According to Baillie, whose company specialises in providing a programmatic marketplace across multiple screens, the demand for buying connected media is rapidly picking up pace in South East Asia.
“We’ve seen levels of brand and ad agency awareness and interest pick up significantly over the last six months,” Baillie explains. “From the conversations we are having, there is no consistent ‘owner’ across the media agencies yet, but there is definitely growing appetite with both advertisers and their agencies to explore, test and prove its value.”
However, connecting all the dots between TV networks, over-the-top players and a household’s multiple devices is far from an easy feat. While online media fragmentation has long posed a thorn in marketers’ sides, connected TV presents an entirely different prospect. Not only are traditional free-to-air broadcasters, such as Singapore’s Mediacorp and Astro in Malaysia, clamouring into the OTT space, there are, of course, an entire host of SVOD services, with even YouTube now making headway into producing its own content. According to a report by the IAB Australia, navigating the landscape requires a “collaborative process across a wide spectrum of the broadcast and digital media industry”.
Meanwhile, RhythmOne is beginning to bridge these gaps in the ecosystem by integrating its ad-buying technology not only into the apps, but into the TV hardware itself, through deals with the likes of Sony, Panasonic and LG.
As such, while addressable, connected TV may be far from mainstream in South East Asia, marketers need only look to neighbouring Australia to see where the land lies. Though often pigeonholed in the same market development as the US and UK, Australia was likewise a late bloomer to addressable TV.
Although catch-up formats have been in existence for well over a decade, national network Seven became the first major broadcaster to start offering connected TV as late as 2016. However, it is estimated that connected TV now makes up 45% of total Australian content consumed. In light of this, connected TV is a trend both South East Asian broadcasters and marketers can no longer afford to ignore.

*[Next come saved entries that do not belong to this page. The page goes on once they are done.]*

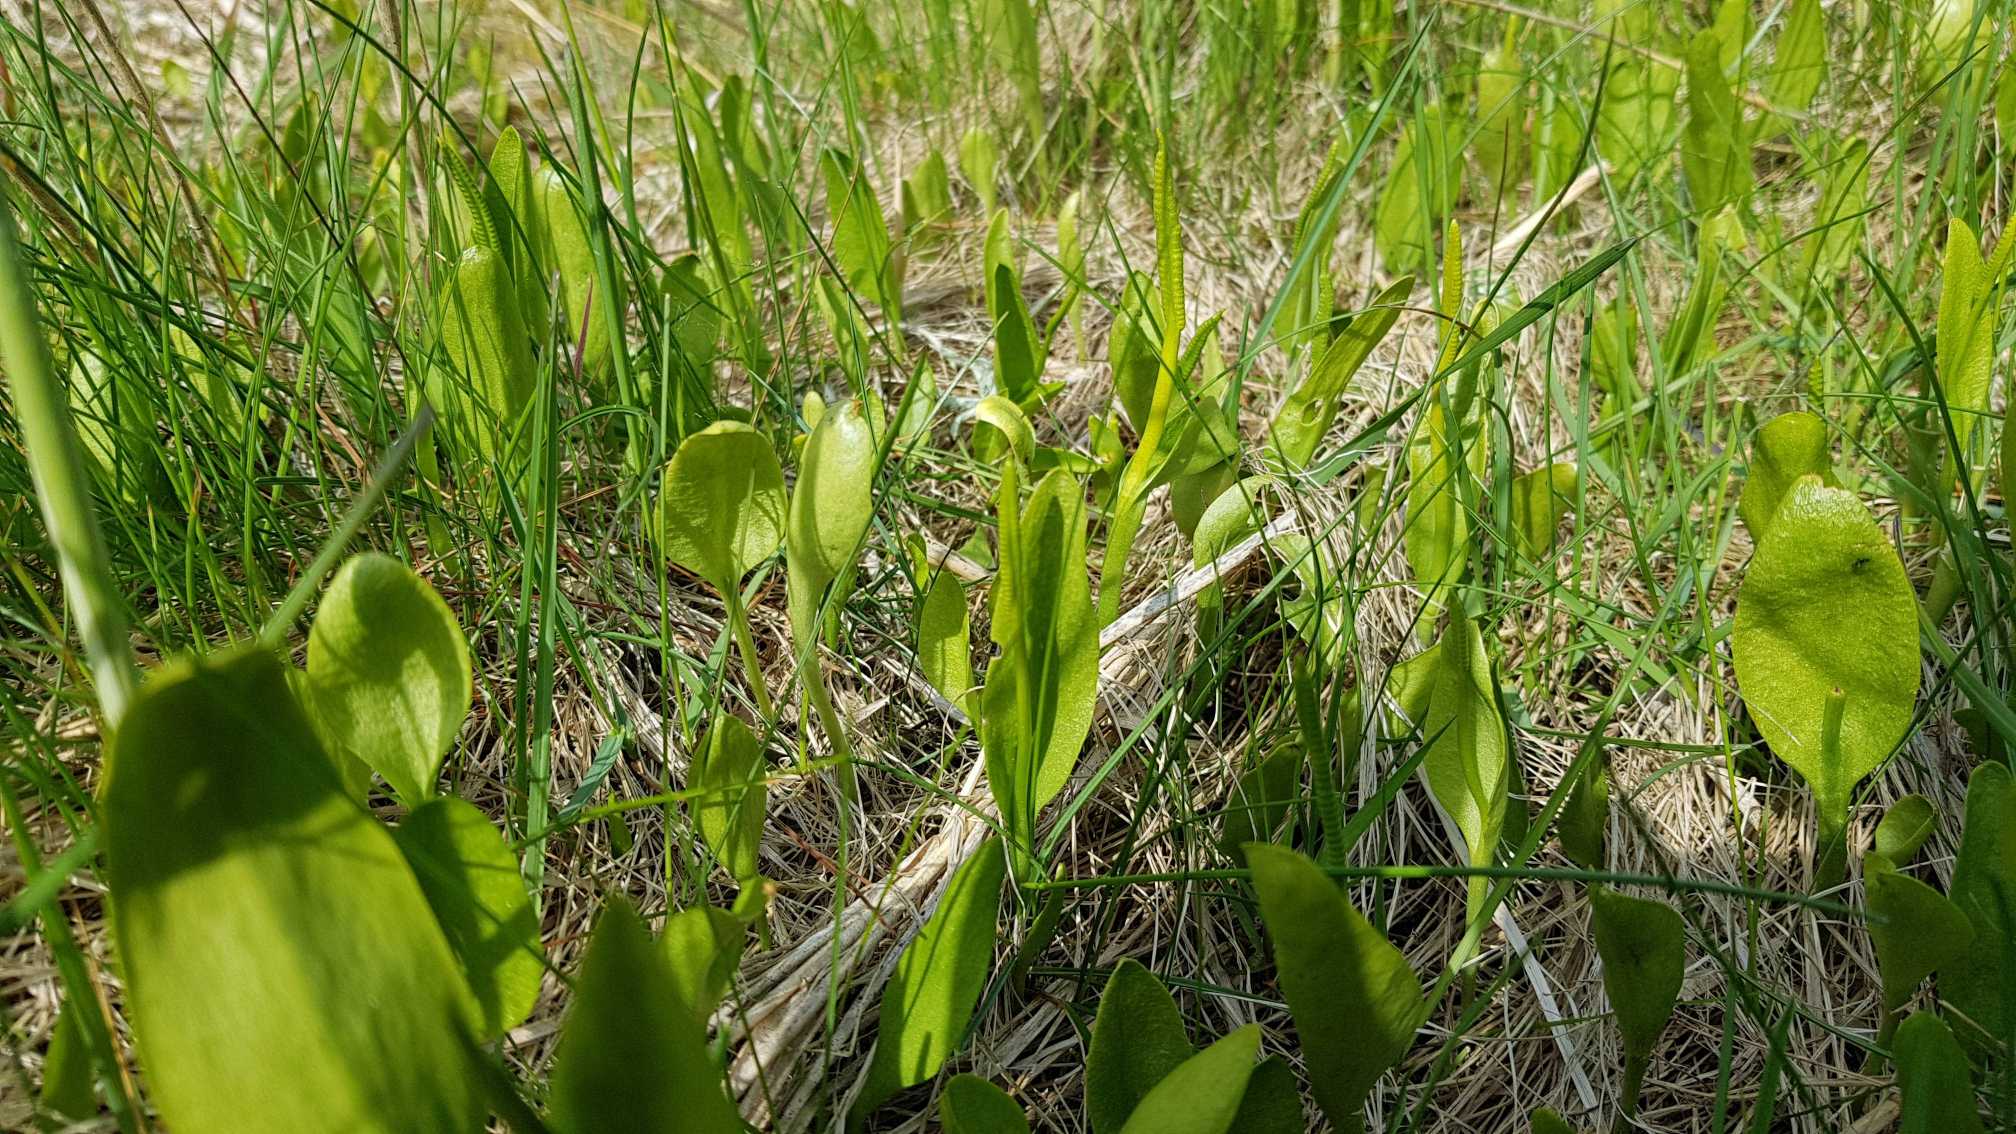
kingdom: Plantae
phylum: Tracheophyta
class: Polypodiopsida
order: Ophioglossales
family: Ophioglossaceae
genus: Ophioglossum
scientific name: Ophioglossum vulgatum
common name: Slangetunge
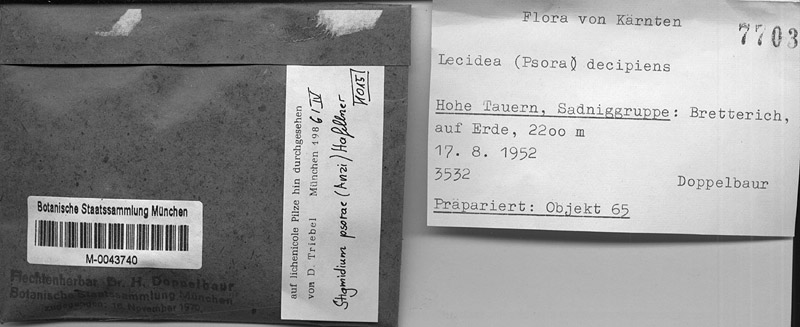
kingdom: Fungi
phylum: Ascomycota
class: Dothideomycetes
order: Mycosphaerellales
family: Mycosphaerellaceae
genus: Stigmidium
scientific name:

Baillie: ‘Linear TV will increasingly become a thing of the past, with the exception of global events like the World Cup’
“We are still some way off connected TV making its way to the ‘top’ of the marketing agenda, but it is fast becoming a key channel in advertisers’ multi-screen media mix,” concurs Baillie. “Continued market education is critical to help marketers and their agencies understand the value of connected TV and what role it plays in their broader media plan.
“We believe it’s our role at RhythmOne, together with others involved in this space, to help with that education process. I’m confident we’ll then see Southeast Asia follow the same growth trajectory as Australia before too long.
“We have been talking about the fragmentation of viewership and distraction of attention amongst consumers for as long as I can remember. That is old news. Linear TV will increasingly become a thing of the past, with the exception of global events like the World Cup which help bring us together.”
He adds: “Consumers are jumping between laptops, smartphones, streaming media players and before too long, we’ll probably see virtual reality and augmented reality devices become the norm. At the end of the day, Smart TV is just another device where consumers are increasingly spending time. Therefore, if a brand wants to be relevant, they should be there too.”
So how can South East Asian brands and their media agencies start to take advantage of this rapidly evolving landscape? For Baillie, the answer is as simple as diving in, testing and finding out for yourself.
“Like with all digital ad campaign strategies and execution, there is no substitute for firsthand experience, and hands-on use of new tools and technologies,” he argues. “Marketers need to think and plan in a way that is aligned with how consumers behave by adopting a ‘TV everywhere’ mentality. Now is the time to align your brand at the forefront of media innovation.”